A health worker sprays disinfectant outside a COVID-19 treatment center in Phnom Penh, Cambodia on May 9, 2021. (Photo by phearum/Xinhua)

Coronavirus global death toll update

The novel coronavirus has killed at least 3,346,813 people since the outbreak emerged in China in December 2019, according to a tally from official sources compiled by AFP at 1000 GMT on Friday. 

At least 161,081,960 cases of coronavirus have been registered. 

The vast majority have recovered, though some have continued to experience symptoms weeks or even months later. 

These figures are based on daily tolls provided by health authorities in each country and exclude later re-evaluations by statistical organisations, as has happened in Russia, Spain and Britain. 

On Thursday, 13,797 new deaths and 752,620 new cases were recorded worldwide. 

Based on latest reports, the countries with the most new deaths were India with 4,000 new deaths, followed by Brazil with 2,383 and United States with 818. 

The United States is the worst-affected country with 584,487 deaths from 32,852,998 cases. 

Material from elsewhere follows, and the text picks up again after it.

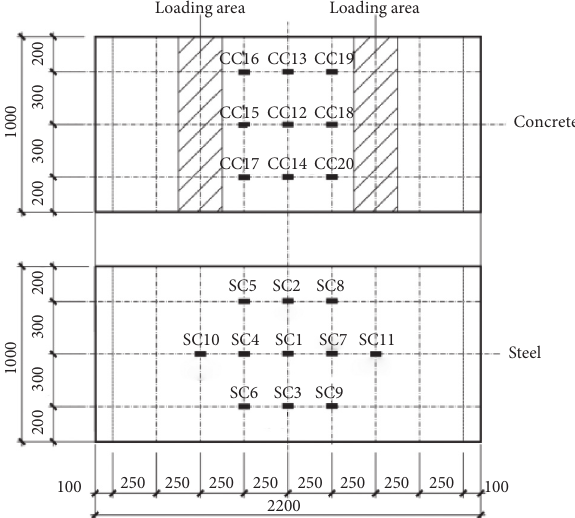
Figure 11: Arrangement of strain measuring points for jointless specimens in flexural experiment (unit: mm).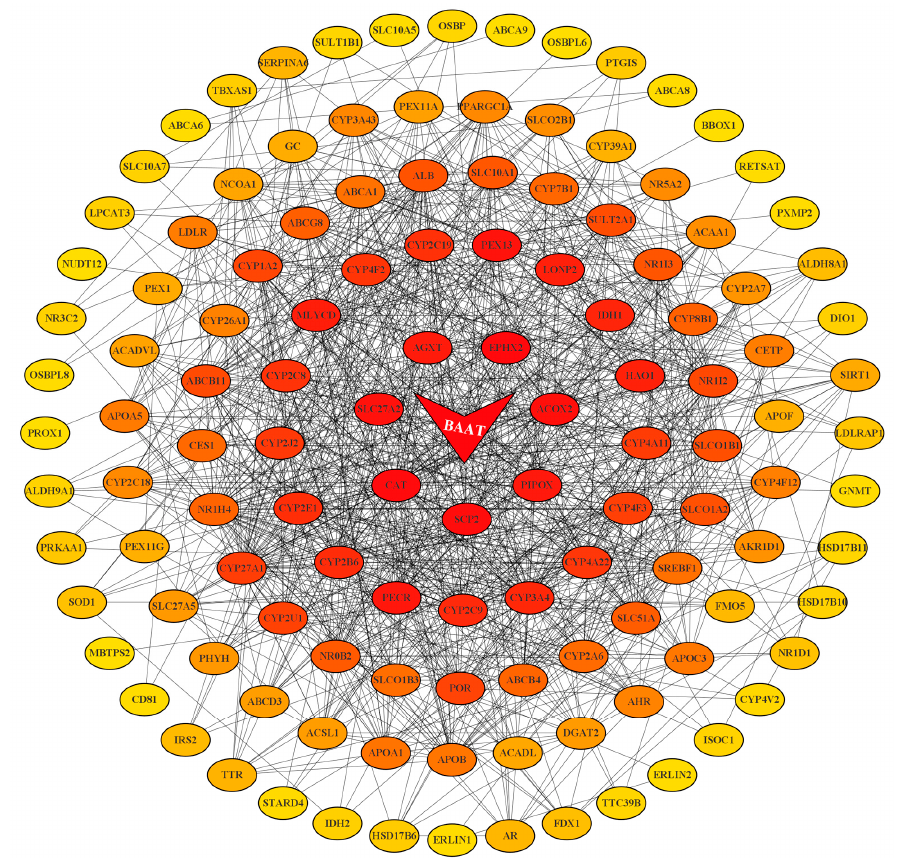
Figure 6. PPI network construction for 125 enriched genes using Cytoscape. The lines in the network diagram represent the connectivity of each gene, and the color represents their scores, with darker nodes representing higher scores and higher rankings. BAAT is the top-ranked most critical node gene based on the MCC algorithm, located in the center of the network diagram. BAAT is the final modification before catalyzing the generation of conjugated BAs from free BAs into the enterohepatic circulation [19]. Evidence indicates that BAAT promotes gly- cine-conjugating BAs with extremely low efficiency but efficient conjugating with taurine in rats [20,21]. The TCGA database supports that BAAT is significantly under-expressed in HCC cases (** p < 0.01, Figure S2), suggesting that BAAT deficiency is partly responsible for the decrease in taurine-conjugated BAs in the intestine, which would alter the composition of the intestinal bile acid pool and increase its toxicity, thereby promoting the progression of inflammation to HCC. 3. Discussion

After the US, the hardest-hit countries are Brazil with 430,417 deaths from 15,433,989 cases, India with 262,317 deaths from 24,046,809 cases, Mexico with 219,901 deaths from 2,375,115 cases, and the United Kingdom with 127,651 deaths from 4,444,631 cases. 

The country with the highest number of deaths compared to its population is Hungary with 300 fatalities per 100,000 inhabitants, followed by Czech Republic with 279, Bosnia-Herzegovina with 273, Republic of North Macedonia 248 and Montenegro 247. 

Europe overall has 1,104,114 deaths from 52,013,632 cases, Latin America and the Caribbean 970,963 deaths from 30,465,279 infections, and the United States and Canada 609,293 deaths from 34,162,890 cases. 

Asia has reported 399,024 deaths from 31,531,540 cases, the Middle East 136,776 deaths from 8,193,022 cases, Africa 125,570 deaths from 4,669,916 cases, and Oceania 1,073 deaths from 45,683 cases. 

Since the start of the pandemic, the number of tests conducted has greatly increased while testing and reporting techniques have improved, leading to a rise in reported cases. 

However the number of diagnosed cases is only a part of the real total number of infections as a significant number of less serious or asymptomatic cases always remain undetected. 

As a result of corrections by national authorities or late publication of data, the figures updated over the past 24 hours may not correspond exactly to the previous day’s tallies.